■ Records:
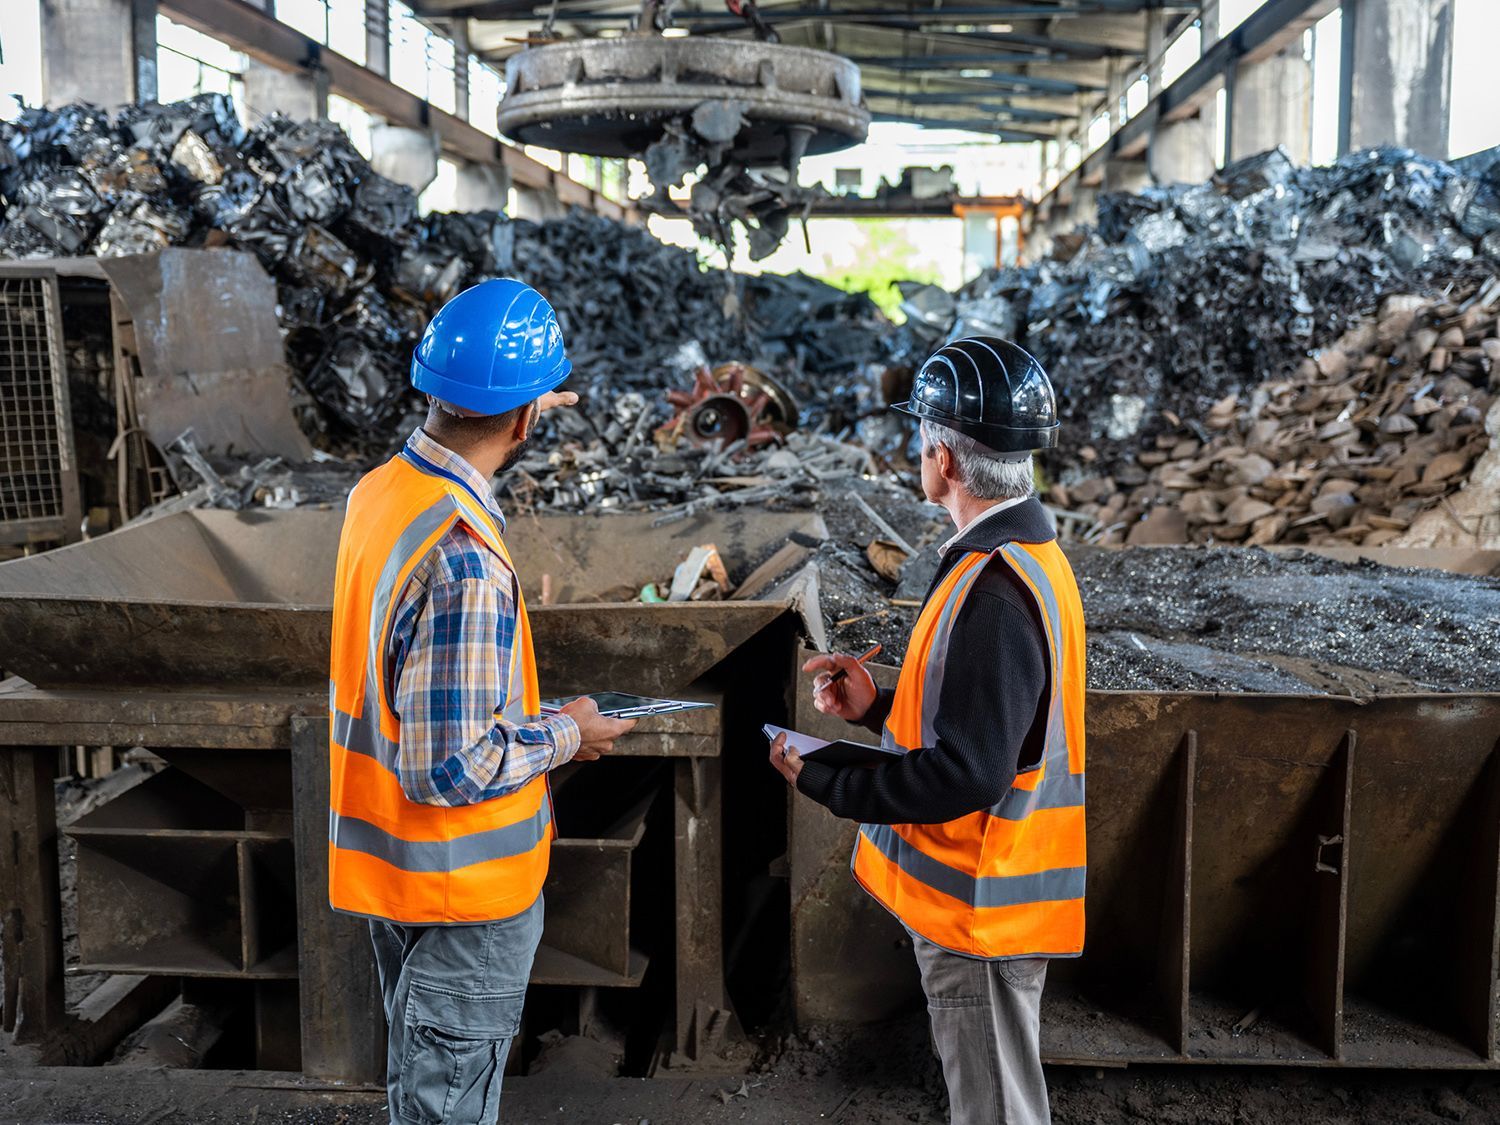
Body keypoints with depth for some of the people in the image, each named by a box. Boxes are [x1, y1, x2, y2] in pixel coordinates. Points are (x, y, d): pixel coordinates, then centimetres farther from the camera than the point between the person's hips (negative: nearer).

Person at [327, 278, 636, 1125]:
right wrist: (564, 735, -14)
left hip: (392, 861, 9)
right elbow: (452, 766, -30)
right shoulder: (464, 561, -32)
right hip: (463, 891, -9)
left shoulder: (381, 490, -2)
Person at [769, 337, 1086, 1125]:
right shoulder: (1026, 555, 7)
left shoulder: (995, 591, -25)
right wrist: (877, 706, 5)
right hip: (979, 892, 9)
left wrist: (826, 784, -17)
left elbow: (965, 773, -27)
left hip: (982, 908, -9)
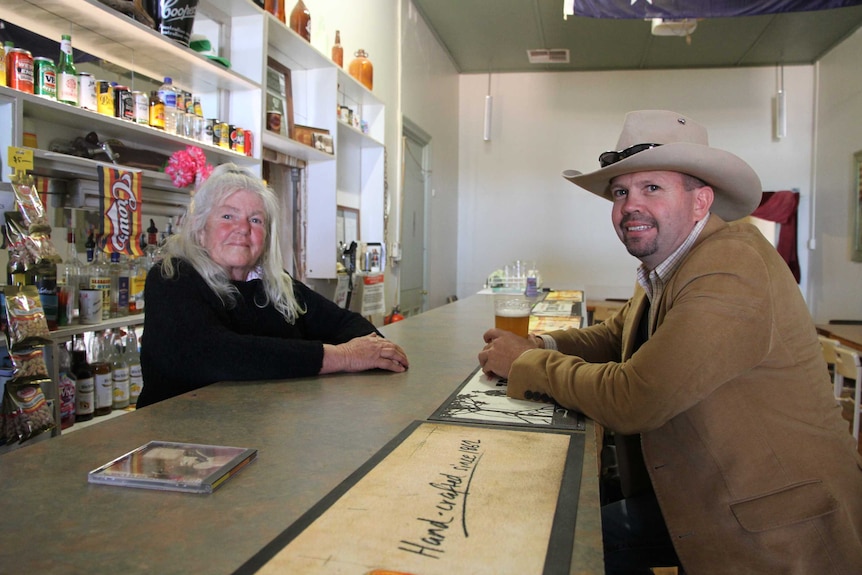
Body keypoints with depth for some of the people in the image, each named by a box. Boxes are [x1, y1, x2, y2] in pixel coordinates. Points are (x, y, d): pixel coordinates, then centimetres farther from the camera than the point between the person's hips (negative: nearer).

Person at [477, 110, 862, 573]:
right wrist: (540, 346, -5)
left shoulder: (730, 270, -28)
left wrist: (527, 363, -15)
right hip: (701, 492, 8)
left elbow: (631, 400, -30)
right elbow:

■ What the exercise asks: Reproduce the listing verbatim, pictures excluded.

■ Answer to the exercise:
Body keypoints with depth for some of the people in the image, each named by a box. Boxes are [x1, y1, x2, y2] in pixel coordinates. Points are (x, y, d): pixel coordinates, then centimetres farther from the camera than the point between the person's hips (negative: nearer).

Person at [327, 278, 636, 1125]:
right wrist: (564, 735, -14)
left hip: (392, 861, 9)
right elbow: (452, 766, -30)
right shoulder: (464, 561, -32)
right hip: (463, 891, -9)
left shoulder: (381, 490, -2)
Person at [769, 337, 1086, 1125]:
right shoulder: (1026, 555, 7)
left shoulder: (995, 591, -25)
right wrist: (877, 706, 5)
right hip: (979, 892, 9)
left wrist: (826, 784, -17)
left elbow: (965, 773, -27)
left hip: (982, 908, -9)
Body keypoints with depth for some of the people in the image, each named by a box. Boxes are [x1, y1, x2, y2] in pixel coordinates. Points are (x, y, d): pixel coordinates, then centimetres farther from the camera than the point between the person's hips (negative: nearer).

Person at [477, 110, 862, 573]:
right wrist: (540, 346, -5)
left shoulder: (730, 270, -28)
left wrist: (527, 363, -15)
right hip: (701, 492, 8)
left elbow: (631, 400, -30)
right elbow:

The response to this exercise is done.